Photosynthetic organisms take advantage of an abundance of nitrogen by storing it as arginine (whose side chain contains a nitrogen-rich guanidinium group), a reaction that is catalyzed by the dimeric protein N-acetylglutamate kinase (NAGK)—an enzyme that is, not surprisingly, subject to feedback inhibition by arginine. PII proteins are one of the central metabolic coordinators of carbon and nitrogen fluxes; this protein is a homotrimer and has been shown previously to regulate ammonia influx into cells by inserting its T loop into the cytoplasmic vestibule of the trimeric ammonia channel; too much of a good thing can be hazardous to one's acid/base equilibrium.
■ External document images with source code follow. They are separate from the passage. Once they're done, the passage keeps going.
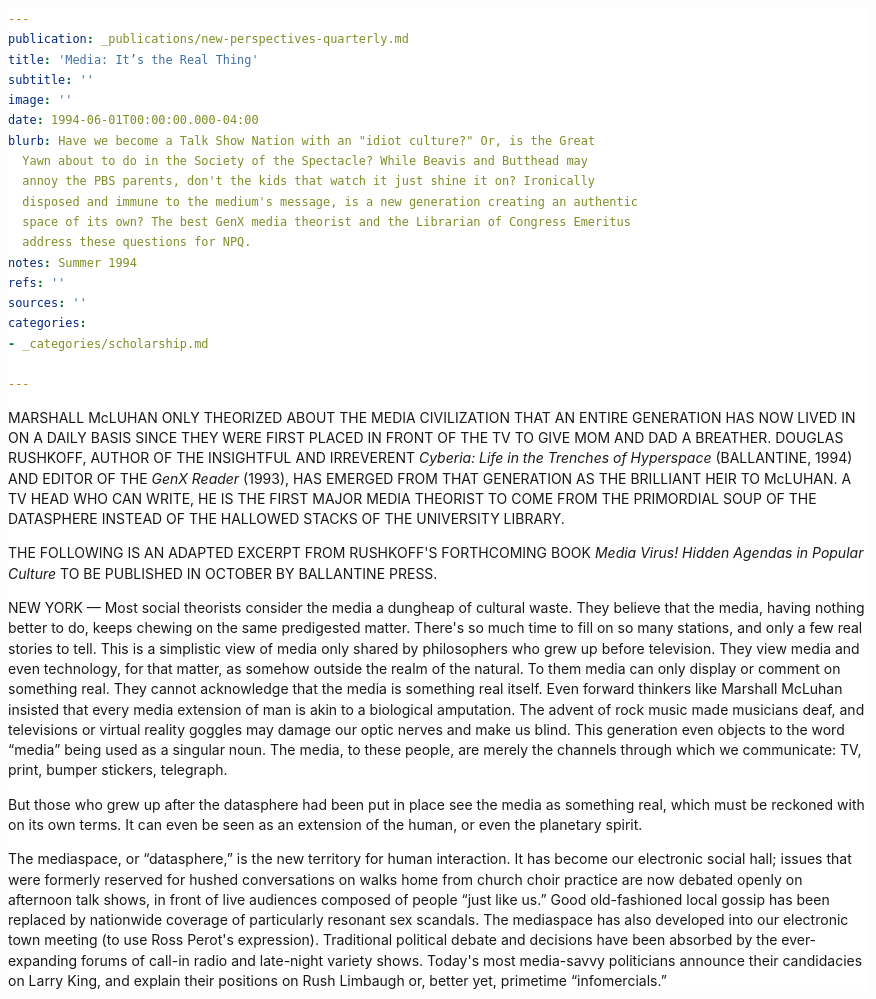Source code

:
 ```yaml
---
publication: _publications/new-perspectives-quarterly.md
title: 'Media: It’s the Real Thing'
subtitle: ''
image: ''
date: 1994-06-01T00:00:00.000-04:00
blurb: Have we become a Talk Show Nation with an "idiot culture?" Or, is the Great
  Yawn about to do in the Society of the Spectacle? While Beavis and Butthead may
  annoy the PBS parents, don't the kids that watch it just shine it on? Ironically
  disposed and immune to the medium's message, is a new generation creating an authentic
  space of its own? The best GenX media theorist and the Librarian of Congress Emeritus
  address these questions for NPQ.
notes: Summer 1994
refs: ''
sources: ''
categories:
- _categories/scholarship.md

---
```

MARSHALL McLUHAN ONLY THEORIZED ABOUT THE MEDIA CIVILIZATION THAT AN ENTIRE GENERATION HAS NOW LIVED IN ON A DAILY BASIS SINCE THEY WERE FIRST PLACED IN FRONT OF THE TV TO GIVE MOM AND DAD A BREATHER. DOUGLAS RUSHKOFF, AUTHOR OF THE INSIGHTFUL AND IRREVERENT _Cyberia: Life in the Trenches of Hyperspace_ (BALLANTINE, 1994) AND EDITOR OF THE _GenX Reader_ (1993), HAS EMERGED FROM THAT GENERATION AS THE BRILLIANT HEIR TO McLUHAN. A TV HEAD WHO CAN WRITE, HE IS THE FIRST MAJOR MEDIA THEORIST TO COME FROM THE PRIMORDIAL SOUP OF THE DATASPHERE INSTEAD OF THE HALLOWED STACKS OF THE UNIVERSITY LIBRARY.

THE FOLLOWING IS AN ADAPTED EXCERPT FROM RUSHKOFF'S FORTHCOMING BOOK _Media Virus! Hidden Agendas in Popular Culture_ TO BE PUBLISHED IN OCTOBER BY BALLANTINE PRESS.

NEW YORK — Most social theorists consider the media a dungheap of cultural waste. They believe that the media, having nothing better to do, keeps chewing on the same predigested matter. There's so much time to fill on so many stations, and only a few real stories to tell. This is a simplistic view of media only shared by philosophers who grew up before television. They view media and even technology, for that matter, as somehow outside the realm of the natural. To them media can only display or comment on something real. They cannot acknowledge that the media is something real itself. Even forward thinkers like Marshall McLuhan insisted that every media extension of man is akin to a biological amputation. The advent of rock music made musicians deaf, and televisions or virtual reality goggles may damage our optic nerves and make us blind. This generation even objects to the word “media” being used as a singular noun. The media, to these people, are merely the channels through which we communicate: TV, print, bumper stickers, telegraph.

But those who grew up after the datasphere had been put in place see the media as something real, which must be reckoned with on its own terms. It can even be seen as an extension of the human, or even the planetary spirit.

The mediaspace, or “datasphere,” is the new territory for human interaction. It has become our electronic social hall; issues that were formerly reserved for hushed conversations on walks home from church choir practice are now debated openly on afternoon talk shows, in front of live audiences composed of people “just like us.” Good old-fashioned local gossip has been replaced by nationwide coverage of particularly resonant sex scandals. The mediaspace has also developed into our electronic town meeting (to use Ross Perot's expression). Traditional political debate and decisions have been absorbed by the ever-expanding forums of call-in radio and late-night variety shows. Today's most media-savvy politicians announce their candidacies on Larry King, and explain their positions on Rush Limbaugh or, better yet, primetime “infomercials.”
Llácer et al. describe structural and biochemical studies of the interaction between PII and NAGK in the cyanobacterium Synechococcus. They show that a hexameric ring (a trimer of dimers) of NAGK is sandwiched by a pair of PII trimers, so that each of the six PII subunits makes a reversible contact covering about 600 Å2 with a single NAGK subunit. Each NAGK dimer is oriented at an angle to the plane of the ring, as in the blades of a propeller, and the binding of PII increases the angle slightly. The arginine-binding sites are located at the interdimer surfaces, and tilting the dimers and altering the interdimer contacts reduces the binding affinity for arginine by 15-fold. Unlike its direct inhibition of the ammonia channel, the effect of PII binding on NAGK, though also mediated in large part by the T loop, is entirely indirect and distant from both the catalytic and allosteric sites.— GJC

Proc. Natl. Acad. Sci. U.S.A. 104, 17644 (2007).